------ Data supplied
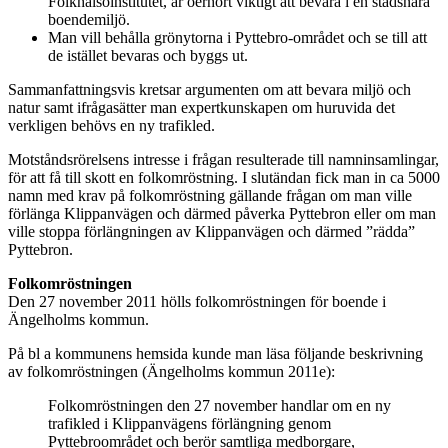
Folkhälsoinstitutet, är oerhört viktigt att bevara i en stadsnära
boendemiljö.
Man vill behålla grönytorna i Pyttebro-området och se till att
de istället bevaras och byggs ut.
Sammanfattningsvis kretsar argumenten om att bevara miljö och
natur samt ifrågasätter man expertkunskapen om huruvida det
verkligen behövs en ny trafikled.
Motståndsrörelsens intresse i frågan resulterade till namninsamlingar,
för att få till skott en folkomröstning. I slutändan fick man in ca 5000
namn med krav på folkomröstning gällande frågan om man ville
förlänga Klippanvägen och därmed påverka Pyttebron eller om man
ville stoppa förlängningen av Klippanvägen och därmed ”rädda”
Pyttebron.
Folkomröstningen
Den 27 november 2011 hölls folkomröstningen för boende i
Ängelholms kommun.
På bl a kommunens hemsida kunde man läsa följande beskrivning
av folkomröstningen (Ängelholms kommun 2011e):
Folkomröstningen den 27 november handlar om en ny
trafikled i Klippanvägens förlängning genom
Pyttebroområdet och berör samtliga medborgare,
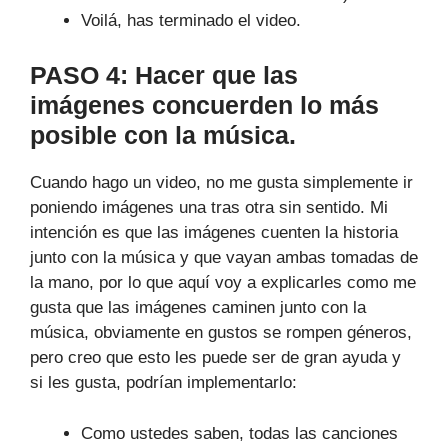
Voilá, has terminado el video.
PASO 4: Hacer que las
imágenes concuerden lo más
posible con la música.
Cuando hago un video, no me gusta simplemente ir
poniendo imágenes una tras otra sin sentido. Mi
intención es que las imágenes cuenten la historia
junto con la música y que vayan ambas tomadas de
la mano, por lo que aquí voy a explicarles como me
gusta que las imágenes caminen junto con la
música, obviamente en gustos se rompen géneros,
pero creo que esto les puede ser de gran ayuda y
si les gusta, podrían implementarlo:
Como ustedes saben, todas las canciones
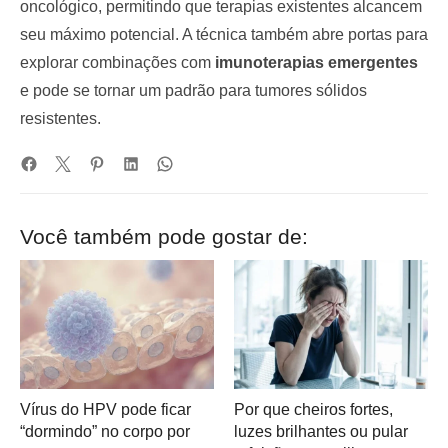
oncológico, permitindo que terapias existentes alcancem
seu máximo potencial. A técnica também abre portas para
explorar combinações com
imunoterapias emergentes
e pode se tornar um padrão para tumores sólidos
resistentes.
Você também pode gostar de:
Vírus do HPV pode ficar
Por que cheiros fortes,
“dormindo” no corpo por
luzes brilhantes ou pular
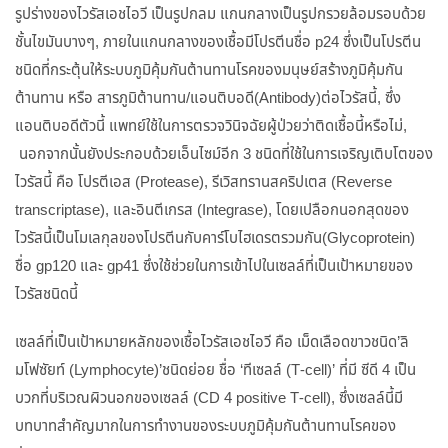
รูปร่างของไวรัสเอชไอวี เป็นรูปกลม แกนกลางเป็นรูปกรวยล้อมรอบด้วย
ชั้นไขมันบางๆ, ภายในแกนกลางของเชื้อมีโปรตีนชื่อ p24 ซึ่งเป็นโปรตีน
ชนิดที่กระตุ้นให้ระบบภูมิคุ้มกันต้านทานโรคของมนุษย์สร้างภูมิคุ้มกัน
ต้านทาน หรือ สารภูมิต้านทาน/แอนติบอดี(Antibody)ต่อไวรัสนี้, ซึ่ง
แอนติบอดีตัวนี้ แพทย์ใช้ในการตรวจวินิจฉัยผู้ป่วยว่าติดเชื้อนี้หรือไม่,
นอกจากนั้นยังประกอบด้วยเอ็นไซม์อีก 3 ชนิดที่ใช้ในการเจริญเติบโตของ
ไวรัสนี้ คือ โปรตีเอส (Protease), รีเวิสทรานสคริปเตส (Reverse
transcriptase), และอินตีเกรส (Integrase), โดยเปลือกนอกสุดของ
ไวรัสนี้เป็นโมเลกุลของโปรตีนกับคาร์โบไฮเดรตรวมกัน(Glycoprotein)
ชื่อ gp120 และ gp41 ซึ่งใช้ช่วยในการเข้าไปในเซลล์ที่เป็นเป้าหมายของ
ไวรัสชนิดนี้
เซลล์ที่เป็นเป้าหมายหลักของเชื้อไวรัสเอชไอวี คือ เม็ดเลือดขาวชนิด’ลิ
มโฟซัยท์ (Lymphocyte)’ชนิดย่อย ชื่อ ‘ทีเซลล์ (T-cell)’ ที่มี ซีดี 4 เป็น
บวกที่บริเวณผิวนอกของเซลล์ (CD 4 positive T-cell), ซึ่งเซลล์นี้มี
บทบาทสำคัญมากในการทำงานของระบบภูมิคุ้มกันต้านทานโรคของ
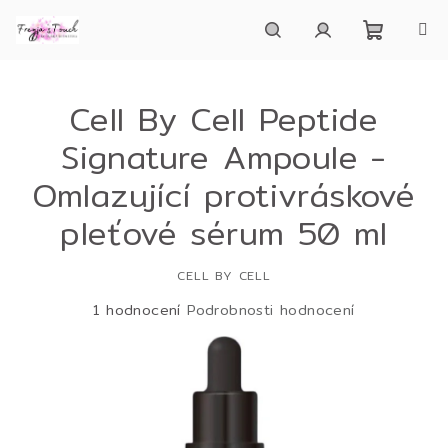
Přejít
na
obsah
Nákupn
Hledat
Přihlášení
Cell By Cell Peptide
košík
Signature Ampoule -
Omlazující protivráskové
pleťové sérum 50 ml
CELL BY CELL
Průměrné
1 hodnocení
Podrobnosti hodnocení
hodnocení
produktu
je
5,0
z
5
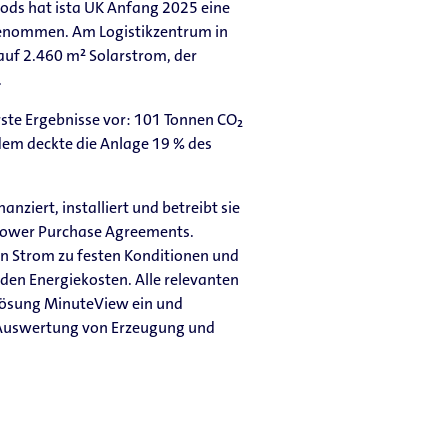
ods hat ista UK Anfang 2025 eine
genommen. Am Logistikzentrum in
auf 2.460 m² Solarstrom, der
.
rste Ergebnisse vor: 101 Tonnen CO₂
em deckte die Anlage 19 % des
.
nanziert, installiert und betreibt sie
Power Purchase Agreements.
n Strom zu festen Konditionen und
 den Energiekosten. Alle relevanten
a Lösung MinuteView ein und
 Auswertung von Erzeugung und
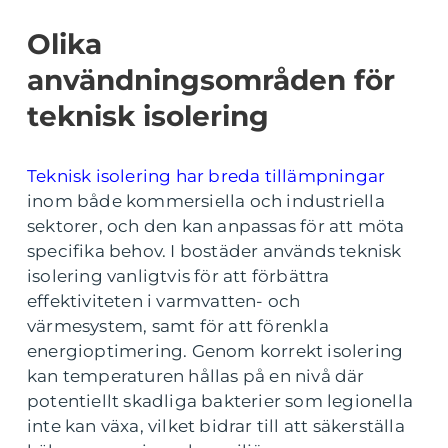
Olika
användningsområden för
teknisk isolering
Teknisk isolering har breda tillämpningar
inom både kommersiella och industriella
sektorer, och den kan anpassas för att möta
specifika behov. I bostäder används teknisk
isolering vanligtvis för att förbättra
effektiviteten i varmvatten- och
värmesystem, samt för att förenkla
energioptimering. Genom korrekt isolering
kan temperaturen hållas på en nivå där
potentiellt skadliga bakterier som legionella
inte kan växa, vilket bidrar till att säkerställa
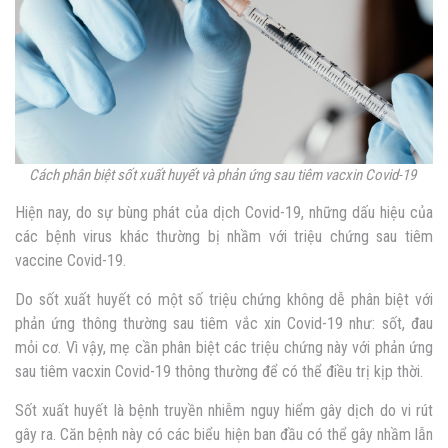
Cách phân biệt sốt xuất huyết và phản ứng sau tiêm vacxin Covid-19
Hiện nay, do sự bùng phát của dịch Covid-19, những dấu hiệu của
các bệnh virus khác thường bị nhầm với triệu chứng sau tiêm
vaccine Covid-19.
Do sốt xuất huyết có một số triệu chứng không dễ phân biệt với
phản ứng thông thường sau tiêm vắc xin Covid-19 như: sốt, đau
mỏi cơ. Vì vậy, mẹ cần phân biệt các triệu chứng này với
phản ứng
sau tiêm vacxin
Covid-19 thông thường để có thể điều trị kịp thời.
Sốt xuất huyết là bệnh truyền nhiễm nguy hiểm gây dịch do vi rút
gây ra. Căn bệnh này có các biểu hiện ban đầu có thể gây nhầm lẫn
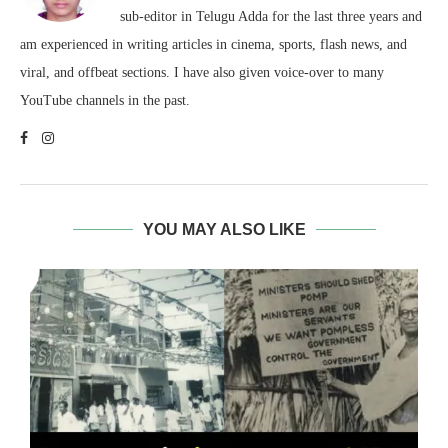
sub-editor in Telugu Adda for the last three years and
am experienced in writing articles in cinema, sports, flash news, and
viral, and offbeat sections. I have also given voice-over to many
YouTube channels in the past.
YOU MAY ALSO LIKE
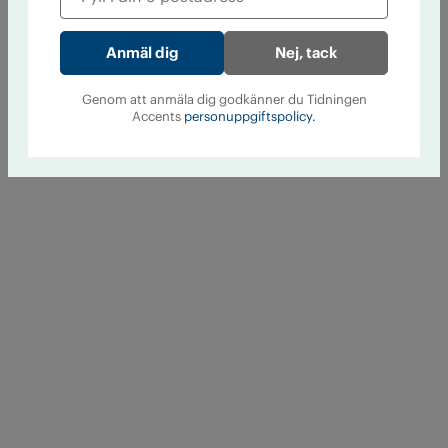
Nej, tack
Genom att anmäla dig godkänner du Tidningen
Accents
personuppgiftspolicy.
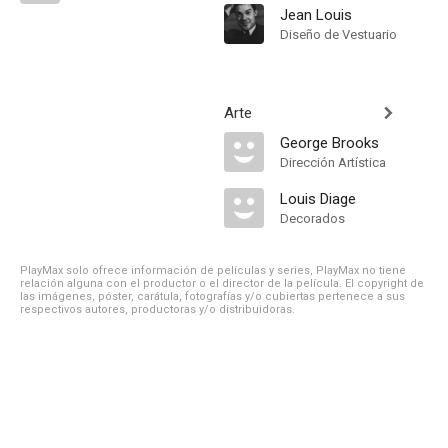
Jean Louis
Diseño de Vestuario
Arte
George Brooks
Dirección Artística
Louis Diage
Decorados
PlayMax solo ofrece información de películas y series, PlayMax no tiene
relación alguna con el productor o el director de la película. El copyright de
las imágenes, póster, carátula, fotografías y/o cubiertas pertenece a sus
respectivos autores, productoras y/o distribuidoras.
------------
=== Description of the task ===
Taking every line of the records in turn, count the ones holding "phản", and state nothing but the number.

=== Expected answer ===
3